| What this task involves |
Extract from the entries below, exactly as given, only the lines from the line containing "dla pacjentów z nawrotami lub wcześniejszymi" to the line containing "kapasitas guru dan staf sekolah dalam", both lines included.

| Data to examine |
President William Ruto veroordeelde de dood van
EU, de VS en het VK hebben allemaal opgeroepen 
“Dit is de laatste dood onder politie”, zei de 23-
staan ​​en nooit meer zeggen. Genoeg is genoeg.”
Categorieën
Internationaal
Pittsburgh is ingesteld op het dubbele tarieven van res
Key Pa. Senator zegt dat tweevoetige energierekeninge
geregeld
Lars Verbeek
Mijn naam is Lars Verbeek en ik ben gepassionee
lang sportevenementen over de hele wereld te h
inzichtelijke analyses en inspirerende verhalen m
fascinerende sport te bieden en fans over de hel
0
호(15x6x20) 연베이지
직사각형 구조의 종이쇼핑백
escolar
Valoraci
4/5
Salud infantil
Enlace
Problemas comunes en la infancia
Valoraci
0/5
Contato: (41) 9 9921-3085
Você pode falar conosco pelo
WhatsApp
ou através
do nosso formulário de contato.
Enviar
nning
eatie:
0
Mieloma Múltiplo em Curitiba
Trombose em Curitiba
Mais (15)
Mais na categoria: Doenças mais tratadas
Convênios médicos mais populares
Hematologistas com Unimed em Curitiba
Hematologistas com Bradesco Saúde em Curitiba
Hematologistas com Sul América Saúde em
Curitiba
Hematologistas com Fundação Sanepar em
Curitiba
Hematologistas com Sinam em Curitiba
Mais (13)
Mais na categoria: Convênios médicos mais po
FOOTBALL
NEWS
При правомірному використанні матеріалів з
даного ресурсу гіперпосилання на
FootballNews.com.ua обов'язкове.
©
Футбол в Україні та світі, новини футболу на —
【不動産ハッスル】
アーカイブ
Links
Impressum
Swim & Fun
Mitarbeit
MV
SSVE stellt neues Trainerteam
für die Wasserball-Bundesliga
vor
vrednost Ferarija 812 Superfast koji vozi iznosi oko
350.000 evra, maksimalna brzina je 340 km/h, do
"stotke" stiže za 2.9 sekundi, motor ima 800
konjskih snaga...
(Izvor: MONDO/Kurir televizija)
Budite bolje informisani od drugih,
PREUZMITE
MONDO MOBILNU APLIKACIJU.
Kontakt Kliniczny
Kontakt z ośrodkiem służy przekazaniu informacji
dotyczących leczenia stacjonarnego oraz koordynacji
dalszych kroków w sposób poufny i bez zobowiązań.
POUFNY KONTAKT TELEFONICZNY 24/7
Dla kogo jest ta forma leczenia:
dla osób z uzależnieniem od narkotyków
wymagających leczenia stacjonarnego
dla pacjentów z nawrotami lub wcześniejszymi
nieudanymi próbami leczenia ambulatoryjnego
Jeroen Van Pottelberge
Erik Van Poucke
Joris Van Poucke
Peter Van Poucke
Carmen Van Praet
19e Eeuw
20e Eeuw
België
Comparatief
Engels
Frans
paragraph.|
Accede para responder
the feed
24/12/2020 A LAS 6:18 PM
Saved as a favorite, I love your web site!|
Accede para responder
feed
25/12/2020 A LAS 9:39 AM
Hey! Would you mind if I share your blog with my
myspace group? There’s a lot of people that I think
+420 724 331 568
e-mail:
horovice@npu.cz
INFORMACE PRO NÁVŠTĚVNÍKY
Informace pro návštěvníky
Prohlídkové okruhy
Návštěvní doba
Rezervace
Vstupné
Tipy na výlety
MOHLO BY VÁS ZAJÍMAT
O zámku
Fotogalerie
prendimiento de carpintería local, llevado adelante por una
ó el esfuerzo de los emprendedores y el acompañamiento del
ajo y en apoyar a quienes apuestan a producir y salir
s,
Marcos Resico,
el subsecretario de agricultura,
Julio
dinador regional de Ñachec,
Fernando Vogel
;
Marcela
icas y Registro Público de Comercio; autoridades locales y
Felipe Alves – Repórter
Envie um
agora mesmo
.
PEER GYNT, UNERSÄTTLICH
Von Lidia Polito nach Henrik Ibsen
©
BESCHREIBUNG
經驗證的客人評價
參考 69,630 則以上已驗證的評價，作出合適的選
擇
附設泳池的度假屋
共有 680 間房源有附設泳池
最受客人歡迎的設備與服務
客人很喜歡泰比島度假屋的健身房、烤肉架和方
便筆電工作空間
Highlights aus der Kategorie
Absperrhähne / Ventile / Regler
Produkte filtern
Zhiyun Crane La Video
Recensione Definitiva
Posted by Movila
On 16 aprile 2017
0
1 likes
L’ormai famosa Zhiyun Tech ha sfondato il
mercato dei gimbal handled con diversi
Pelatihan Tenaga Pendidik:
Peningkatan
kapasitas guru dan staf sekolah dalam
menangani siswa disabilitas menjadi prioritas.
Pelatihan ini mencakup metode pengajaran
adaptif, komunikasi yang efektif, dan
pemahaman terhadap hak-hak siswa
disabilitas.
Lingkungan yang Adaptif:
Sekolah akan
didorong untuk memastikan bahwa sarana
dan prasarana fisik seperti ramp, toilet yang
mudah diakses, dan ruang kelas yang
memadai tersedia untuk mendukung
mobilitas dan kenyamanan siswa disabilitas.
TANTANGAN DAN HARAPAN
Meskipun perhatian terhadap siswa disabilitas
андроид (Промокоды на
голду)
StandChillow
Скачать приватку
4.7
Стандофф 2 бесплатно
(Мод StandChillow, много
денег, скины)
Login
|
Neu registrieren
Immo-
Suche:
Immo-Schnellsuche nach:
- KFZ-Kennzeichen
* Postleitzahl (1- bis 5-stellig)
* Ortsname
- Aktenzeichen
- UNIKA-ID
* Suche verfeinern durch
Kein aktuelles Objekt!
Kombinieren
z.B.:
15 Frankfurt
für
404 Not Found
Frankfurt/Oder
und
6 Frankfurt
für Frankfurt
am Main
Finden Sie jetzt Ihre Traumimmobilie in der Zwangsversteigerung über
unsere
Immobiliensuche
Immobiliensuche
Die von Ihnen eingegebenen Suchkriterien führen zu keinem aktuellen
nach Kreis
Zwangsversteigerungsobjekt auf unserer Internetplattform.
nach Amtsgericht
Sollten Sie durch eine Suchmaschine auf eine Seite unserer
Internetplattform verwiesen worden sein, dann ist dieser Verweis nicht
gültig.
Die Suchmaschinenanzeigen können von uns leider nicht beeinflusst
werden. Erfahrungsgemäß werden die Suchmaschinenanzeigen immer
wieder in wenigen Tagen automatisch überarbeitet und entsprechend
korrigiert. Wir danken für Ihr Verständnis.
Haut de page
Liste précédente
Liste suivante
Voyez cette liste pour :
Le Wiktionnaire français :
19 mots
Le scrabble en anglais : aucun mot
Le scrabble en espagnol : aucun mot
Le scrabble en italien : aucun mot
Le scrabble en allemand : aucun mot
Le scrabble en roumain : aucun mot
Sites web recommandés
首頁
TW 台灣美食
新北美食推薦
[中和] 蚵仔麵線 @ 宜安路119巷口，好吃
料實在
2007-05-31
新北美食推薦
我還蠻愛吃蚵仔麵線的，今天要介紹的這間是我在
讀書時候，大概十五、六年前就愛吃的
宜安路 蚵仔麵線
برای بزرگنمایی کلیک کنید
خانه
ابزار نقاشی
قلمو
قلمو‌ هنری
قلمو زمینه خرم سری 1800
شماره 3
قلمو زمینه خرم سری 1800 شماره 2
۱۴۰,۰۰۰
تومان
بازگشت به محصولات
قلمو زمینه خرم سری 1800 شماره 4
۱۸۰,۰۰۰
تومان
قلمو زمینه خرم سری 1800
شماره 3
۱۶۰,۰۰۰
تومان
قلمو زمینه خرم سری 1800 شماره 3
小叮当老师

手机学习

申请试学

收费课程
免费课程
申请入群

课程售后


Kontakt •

| Response for this exercise |
dla pacjentów z nawrotami lub wcześniejszymi
nieudanymi próbami leczenia ambulatoryjnego
Jeroen Van Pottelberge
Erik Van Poucke
Joris Van Poucke
Peter Van Poucke
Carmen Van Praet
19e Eeuw
20e Eeuw
België
Comparatief
Engels
Frans
paragraph.|
Accede para responder
the feed
24/12/2020 A LAS 6:18 PM
Saved as a favorite, I love your web site!|
Accede para responder
feed
25/12/2020 A LAS 9:39 AM
Hey! Would you mind if I share your blog with my
myspace group? There’s a lot of people that I think
+420 724 331 568
e-mail:
horovice@npu.cz
INFORMACE PRO NÁVŠTĚVNÍKY
Informace pro návštěvníky
Prohlídkové okruhy
Návštěvní doba
Rezervace
Vstupné
Tipy na výlety
MOHLO BY VÁS ZAJÍMAT
O zámku
Fotogalerie
prendimiento de carpintería local, llevado adelante por una
ó el esfuerzo de los emprendedores y el acompañamiento del
ajo y en apoyar a quienes apuestan a producir y salir
s,
Marcos Resico,
el subsecretario de agricultura,
Julio
dinador regional de Ñachec,
Fernando Vogel
;
Marcela
icas y Registro Público de Comercio; autoridades locales y
Felipe Alves – Repórter
Envie um
agora mesmo
.
PEER GYNT, UNERSÄTTLICH
Von Lidia Polito nach Henrik Ibsen
©
BESCHREIBUNG
經驗證的客人評價
參考 69,630 則以上已驗證的評價，作出合適的選
擇
附設泳池的度假屋
共有 680 間房源有附設泳池
最受客人歡迎的設備與服務
客人很喜歡泰比島度假屋的健身房、烤肉架和方
便筆電工作空間
Highlights aus der Kategorie
Absperrhähne / Ventile / Regler
Produkte filtern
Zhiyun Crane La Video
Recensione Definitiva
Posted by Movila
On 16 aprile 2017
0
1 likes
L’ormai famosa Zhiyun Tech ha sfondato il
mercato dei gimbal handled con diversi
Pelatihan Tenaga Pendidik:
Peningkatan
kapasitas guru dan staf sekolah dalam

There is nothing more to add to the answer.